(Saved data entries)
______________________________

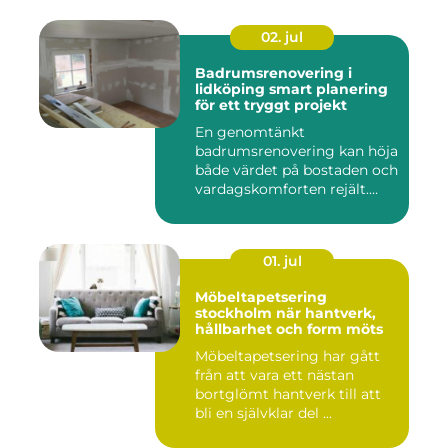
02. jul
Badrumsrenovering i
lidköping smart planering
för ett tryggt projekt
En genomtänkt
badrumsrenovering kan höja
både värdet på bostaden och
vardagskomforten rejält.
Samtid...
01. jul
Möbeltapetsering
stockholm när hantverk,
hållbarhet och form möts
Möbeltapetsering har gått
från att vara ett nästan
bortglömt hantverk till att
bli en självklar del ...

______________________________

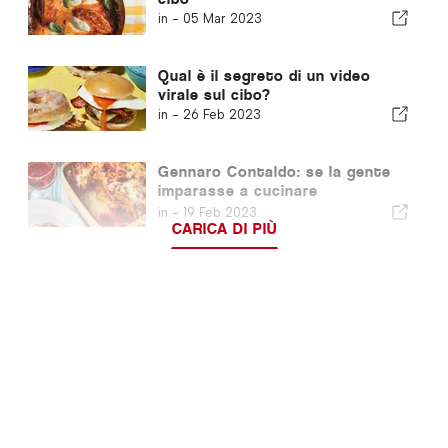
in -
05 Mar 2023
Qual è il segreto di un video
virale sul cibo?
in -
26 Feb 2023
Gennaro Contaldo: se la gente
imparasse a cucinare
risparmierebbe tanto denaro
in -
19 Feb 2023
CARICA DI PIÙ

______________________________

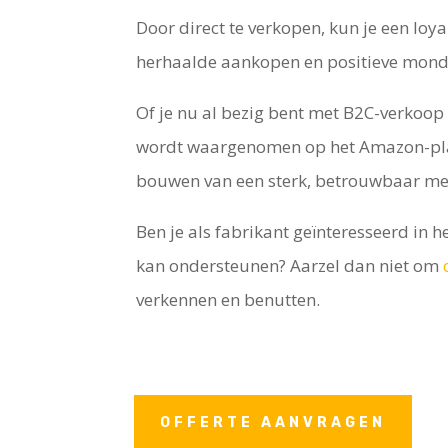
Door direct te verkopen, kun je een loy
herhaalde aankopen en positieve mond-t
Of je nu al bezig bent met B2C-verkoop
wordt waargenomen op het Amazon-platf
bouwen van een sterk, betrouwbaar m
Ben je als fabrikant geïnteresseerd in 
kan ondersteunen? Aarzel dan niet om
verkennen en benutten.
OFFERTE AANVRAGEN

______________________________

What is the number of lines above that contain "Möbeltapetsering"? Answer with that number only.

_ANSWER SECTION:_ 2